Пряжа кончилась, руки кончились, бель грибниц. Та еще работенка для дежурного ангела. Что ж за сила свела нас, окунув эти лица друг в друга, в этот мертвенно талый туман нежилья, и держала их там, в нежилье так мучительно долго проступающих лиц, против воли враставших глазами, губами друг в друга? По ту сторону чувств. Как запотевшее зеркало проступая по эту.
И, быть может, отсюда это чувство, будто идет запись, будто в судьбе загорелась эта красная лампочка и мигает. Не ты это пишешь. Но и письмо - не ты. Ты - меж письмом и рукой.
Как слепое пятно мы друг другу.
Вагон электрички. Голос - громкий, навзрыд, мужской, срывающийся на женский. Там, за спиной, в соседнем купе.

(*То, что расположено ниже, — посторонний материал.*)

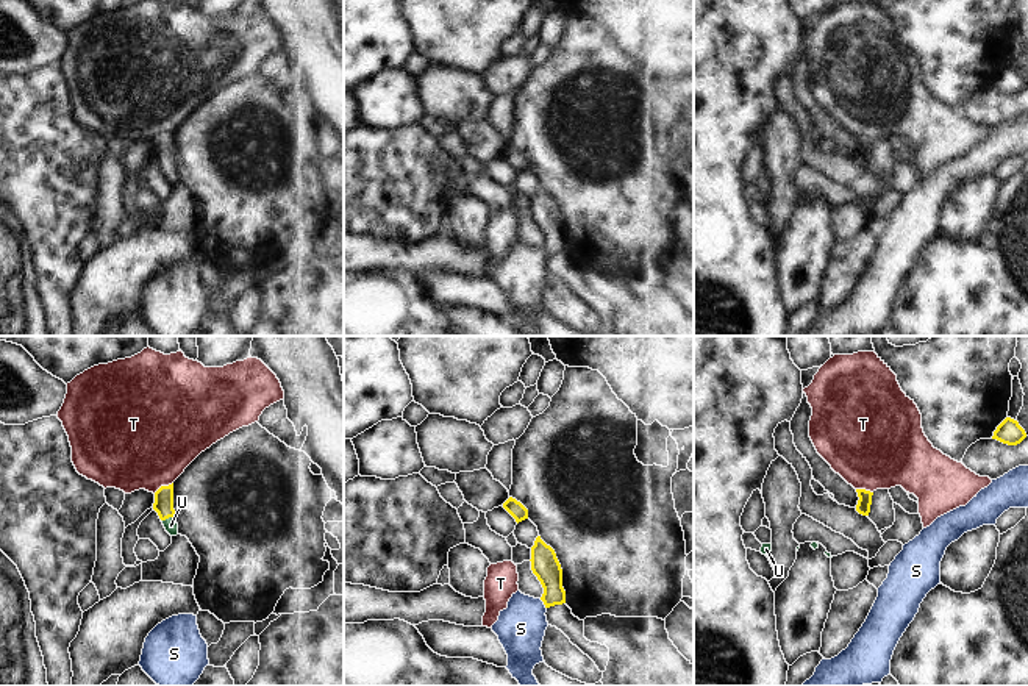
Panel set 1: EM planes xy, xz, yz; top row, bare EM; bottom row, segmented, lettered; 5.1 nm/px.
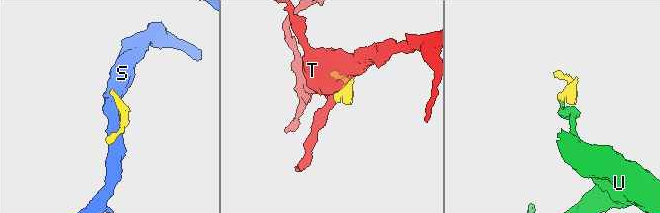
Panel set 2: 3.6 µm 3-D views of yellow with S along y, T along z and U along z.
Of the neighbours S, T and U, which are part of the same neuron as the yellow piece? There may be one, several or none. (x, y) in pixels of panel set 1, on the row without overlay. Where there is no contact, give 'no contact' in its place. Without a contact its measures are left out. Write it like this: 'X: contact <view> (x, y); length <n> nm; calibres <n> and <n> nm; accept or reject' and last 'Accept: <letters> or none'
S: contact xz (544, 253); length 70 nm; calibres 140 and 260 nm; reject
T: contact xy (163, 136); length 120 nm; calibres 100 and 500 nm; reject
U: contact xy (167, 167); length 70 nm; calibres 100 and 70 nm; accept
Accept: U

'Скажи! Ну скажи мне, что я в порядке! Что я хороший, я клевый, да?'
Лица, те что передо мной, переглядываются с улыбкой.
Оборачиваюсь.
Немец, лет сорока, разметав на полу ноги, полулежит на сиденьи, запрокинув голову, волосы льются к плечам, как вода с песком, мыльный взгляд выхватывает над собой то ладонь на поручне, то лицо, то скользнувшую тень в окне:
'Скажи, ну скажи...'
Девочка, негритянка, лет пяти, подходит к нему и, снизу вверх, взглядом впившись в его кадык, произносит звонко на весь вагон:
'Ты - я скажу тебе - знаешь кто? Ноль, ничтожество, ты...'
Мать выдергивает ее из купе и под мышкой выносит на станцию.

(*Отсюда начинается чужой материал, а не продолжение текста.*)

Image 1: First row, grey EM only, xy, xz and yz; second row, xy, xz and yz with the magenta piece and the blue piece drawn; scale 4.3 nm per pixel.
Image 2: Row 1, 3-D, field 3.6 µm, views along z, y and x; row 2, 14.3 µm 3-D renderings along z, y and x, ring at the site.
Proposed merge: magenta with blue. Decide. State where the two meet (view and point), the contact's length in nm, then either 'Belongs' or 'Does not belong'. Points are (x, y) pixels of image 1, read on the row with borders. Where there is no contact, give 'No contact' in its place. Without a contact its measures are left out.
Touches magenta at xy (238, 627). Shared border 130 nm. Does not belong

С облегчением переглядываются.
Он запахивается волосами, прижав их к лицу ладонями, этот голый король, Людвиг, Лир...
Девочка. Будто приник глазом к скважине, смотришь в чужой сон.
Девочка, новорожденная, она лежит на краю зрения, как ни скашивай глаз, прижимаясь к скважине.
Это сестры, я их не знаю, в моей жизни лиц этих не было. Они встревожены, они то подходят к ребенку, вглядываясь, то отходят, перешептываются, вскидывая глаза на дверь - ту, другую, дальнюю, откуда должна появиться их старшая сестра, это ее поздний ребенок.
Девочка, она лежит на спине с открытыми глазами, смотрит вскользь и поверх склоненных над нею лиц.
Она стареет, она на глазах стареет, будто смаргивает годы: год, два, три...
Не телом она стареет и не лицом.
У нее размыкаются губы, она хочет что-то сказать.
Что? - наклоняются к ней. Что? - оборачиваются к двери. Нет, это сквозняк, мать не выходит. Что ж она медлит?
Девочка приподнимает голову, тянется вверх лицом. Ее тошнит. Она умирает.
Тошнит - читаю я по ее губам.
Что? - еще ниже склоняются сестры, заслоняя ее лицо. Она отворачивается, морщась. Жизнь ее, мелко помаргивая, затухает.